Info: Report on the outage of 13/05/2020
Dear customers,
Since we strive to maintain an open communication with our customers, we owe you a short report about our outage of last week.
On Tuesday 12/05/2020 at the end of the day we saw an issue with a card in our POP in Germany on our European fiber ring. Luckily all traffic is rerouted via the other side of the ring. One of our network engineers leaves the next day, Wednesday 13/05/2020, in the early morning to Germany to replace the defective card.
Between Tuesday night and Wednesday morning, 13/05/2020 Eurofiber had a planned fiber maintenance in Antwerp. To be clear, our fibers were not involved in this maintenance. But at 5h30 an Eurofiber engineer accidentally jams one of our fiber cables between a cabinet door. This caused a second cut/outage on our fiber ring. This double cut/outage resulted in a disconnection from our Belgian network and our locations in Amsterdam and Germany. As a big part of our traffic is transmitted to Amsterdam and Frankfurt, we didn’t have enough capacity anymore in Belgium to handle peak traffic.
At 9h06, the Eurofiber engineers located the issue with our jammed fiber and solved it. At that moment we were back online but issues occurred when we started to rebuild our (fiber) wavelengths towards Amsterdam and Germany. As traffic was growing, our internal links inside the Belgian network were oversaturated. This caused time-outs to websites for many of our DSL customers.

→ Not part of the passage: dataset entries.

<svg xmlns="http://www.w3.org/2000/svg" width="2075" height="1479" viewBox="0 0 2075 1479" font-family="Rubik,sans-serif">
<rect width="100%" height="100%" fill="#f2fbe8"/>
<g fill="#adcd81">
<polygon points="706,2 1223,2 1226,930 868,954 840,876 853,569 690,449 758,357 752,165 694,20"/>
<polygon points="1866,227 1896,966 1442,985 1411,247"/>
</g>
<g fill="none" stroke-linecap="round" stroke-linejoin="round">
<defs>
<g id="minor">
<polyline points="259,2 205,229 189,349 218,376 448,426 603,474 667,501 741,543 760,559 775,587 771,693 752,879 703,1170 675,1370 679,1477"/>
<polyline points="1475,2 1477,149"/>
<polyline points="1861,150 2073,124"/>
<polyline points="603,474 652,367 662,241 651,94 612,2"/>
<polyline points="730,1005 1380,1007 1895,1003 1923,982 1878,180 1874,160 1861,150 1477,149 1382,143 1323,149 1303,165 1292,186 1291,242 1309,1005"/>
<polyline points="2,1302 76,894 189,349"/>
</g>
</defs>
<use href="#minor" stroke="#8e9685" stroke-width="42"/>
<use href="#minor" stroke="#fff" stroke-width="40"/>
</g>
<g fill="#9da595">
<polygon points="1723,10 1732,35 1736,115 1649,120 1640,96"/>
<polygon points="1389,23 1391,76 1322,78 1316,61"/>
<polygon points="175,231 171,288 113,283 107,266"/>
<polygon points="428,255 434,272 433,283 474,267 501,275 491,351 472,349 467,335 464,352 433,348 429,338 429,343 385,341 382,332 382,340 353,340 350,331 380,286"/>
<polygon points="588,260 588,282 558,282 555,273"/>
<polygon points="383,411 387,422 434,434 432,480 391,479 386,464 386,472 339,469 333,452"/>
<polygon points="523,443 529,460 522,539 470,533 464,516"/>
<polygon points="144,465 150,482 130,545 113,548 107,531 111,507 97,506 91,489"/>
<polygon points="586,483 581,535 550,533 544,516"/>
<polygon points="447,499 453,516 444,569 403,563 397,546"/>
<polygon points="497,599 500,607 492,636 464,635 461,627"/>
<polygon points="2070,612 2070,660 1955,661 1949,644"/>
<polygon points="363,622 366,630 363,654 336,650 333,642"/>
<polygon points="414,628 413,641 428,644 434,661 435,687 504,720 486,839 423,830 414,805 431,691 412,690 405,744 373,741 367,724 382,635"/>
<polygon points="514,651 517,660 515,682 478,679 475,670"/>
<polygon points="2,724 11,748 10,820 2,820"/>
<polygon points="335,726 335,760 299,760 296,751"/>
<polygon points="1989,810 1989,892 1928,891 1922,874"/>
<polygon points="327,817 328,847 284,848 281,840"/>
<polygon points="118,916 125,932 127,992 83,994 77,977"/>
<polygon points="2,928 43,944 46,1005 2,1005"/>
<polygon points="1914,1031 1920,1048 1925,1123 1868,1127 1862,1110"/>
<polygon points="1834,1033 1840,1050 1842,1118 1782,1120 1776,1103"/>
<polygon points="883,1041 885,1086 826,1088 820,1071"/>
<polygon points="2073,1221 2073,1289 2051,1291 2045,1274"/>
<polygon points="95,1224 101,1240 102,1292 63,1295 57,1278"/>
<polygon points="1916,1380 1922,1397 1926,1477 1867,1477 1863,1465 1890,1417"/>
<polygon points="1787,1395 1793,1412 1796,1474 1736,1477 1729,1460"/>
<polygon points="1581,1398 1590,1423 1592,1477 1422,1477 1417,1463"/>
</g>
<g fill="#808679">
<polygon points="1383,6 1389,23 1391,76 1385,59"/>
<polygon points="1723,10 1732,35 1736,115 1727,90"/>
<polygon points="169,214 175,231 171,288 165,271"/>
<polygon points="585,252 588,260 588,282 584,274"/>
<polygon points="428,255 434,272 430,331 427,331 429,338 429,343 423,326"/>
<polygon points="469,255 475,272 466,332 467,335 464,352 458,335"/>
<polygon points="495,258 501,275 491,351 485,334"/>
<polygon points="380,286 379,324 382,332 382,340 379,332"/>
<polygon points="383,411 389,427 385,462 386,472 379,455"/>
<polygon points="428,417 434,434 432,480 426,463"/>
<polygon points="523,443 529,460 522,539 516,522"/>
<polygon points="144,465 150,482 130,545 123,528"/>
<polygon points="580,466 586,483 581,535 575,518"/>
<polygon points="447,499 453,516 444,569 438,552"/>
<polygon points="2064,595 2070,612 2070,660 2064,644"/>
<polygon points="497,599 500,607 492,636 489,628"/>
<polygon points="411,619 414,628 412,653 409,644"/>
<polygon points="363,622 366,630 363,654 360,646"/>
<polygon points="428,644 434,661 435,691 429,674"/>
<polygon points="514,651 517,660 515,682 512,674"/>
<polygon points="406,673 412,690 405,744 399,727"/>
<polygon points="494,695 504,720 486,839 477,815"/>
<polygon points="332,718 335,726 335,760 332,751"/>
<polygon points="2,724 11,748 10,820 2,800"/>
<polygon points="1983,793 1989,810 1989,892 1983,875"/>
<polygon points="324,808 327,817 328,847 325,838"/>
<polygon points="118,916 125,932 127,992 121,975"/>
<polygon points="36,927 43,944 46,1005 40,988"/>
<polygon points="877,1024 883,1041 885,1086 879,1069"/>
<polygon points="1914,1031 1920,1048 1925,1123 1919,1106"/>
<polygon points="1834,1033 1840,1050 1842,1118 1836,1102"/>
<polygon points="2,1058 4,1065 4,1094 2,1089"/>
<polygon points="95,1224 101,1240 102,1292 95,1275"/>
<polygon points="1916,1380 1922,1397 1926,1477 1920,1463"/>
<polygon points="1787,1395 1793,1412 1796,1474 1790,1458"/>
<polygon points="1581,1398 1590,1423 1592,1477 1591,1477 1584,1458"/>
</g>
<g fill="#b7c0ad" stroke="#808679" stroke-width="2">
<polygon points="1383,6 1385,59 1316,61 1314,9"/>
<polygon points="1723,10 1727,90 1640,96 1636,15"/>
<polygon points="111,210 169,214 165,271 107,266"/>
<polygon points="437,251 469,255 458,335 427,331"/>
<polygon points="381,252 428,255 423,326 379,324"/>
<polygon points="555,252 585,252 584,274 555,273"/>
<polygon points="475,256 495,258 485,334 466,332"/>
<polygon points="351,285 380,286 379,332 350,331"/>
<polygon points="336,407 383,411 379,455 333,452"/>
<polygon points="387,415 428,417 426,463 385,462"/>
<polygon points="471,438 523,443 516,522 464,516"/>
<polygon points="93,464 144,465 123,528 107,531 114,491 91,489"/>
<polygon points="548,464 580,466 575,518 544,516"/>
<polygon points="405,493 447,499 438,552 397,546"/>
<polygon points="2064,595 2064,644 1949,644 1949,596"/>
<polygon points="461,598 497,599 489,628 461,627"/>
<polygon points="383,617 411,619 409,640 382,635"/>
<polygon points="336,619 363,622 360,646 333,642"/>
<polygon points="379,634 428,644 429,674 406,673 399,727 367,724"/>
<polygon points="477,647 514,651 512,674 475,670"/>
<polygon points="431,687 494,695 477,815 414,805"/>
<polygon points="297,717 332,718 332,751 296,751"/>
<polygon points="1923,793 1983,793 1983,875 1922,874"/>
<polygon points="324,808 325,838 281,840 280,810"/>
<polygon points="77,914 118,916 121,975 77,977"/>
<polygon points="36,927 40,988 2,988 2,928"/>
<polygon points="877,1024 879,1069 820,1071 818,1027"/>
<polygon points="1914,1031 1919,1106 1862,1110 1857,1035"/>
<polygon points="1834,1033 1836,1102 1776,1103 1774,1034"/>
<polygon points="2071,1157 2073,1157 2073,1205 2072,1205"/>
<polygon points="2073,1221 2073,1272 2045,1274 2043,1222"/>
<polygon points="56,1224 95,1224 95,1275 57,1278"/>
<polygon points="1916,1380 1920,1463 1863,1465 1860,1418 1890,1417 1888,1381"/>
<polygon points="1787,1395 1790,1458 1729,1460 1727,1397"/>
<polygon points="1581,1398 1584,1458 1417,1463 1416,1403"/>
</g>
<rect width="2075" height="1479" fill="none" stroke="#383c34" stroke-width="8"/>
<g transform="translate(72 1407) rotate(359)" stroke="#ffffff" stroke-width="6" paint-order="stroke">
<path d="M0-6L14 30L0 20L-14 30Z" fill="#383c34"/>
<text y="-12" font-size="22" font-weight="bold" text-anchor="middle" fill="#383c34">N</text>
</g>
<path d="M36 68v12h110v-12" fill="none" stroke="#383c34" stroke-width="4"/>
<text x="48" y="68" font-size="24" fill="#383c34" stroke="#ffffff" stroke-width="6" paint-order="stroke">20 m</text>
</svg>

Our network engineer arrived at 12h20 in our German site. The card was replaced within half an hour. At 13h01 we were able to get the wavelengths up and running as it should and our European ring was again fully redundant. Almost 1 hour later, at 14h15 our BGP communications with the outside world went back to normal after being disturbed due to the high amounts of attempts to get the fiber wavelengths back up.
What will we do to prevent this in the future?
We will install a backup for our out of band management interface which manages our equipment for traffic transportation, so even when there are 2 cuts on the ring, we can reach them from outside our own networks. This would result in a shorter repair time and better overview in case of issues like this.
Once again, we apologize for any inconveniences caused.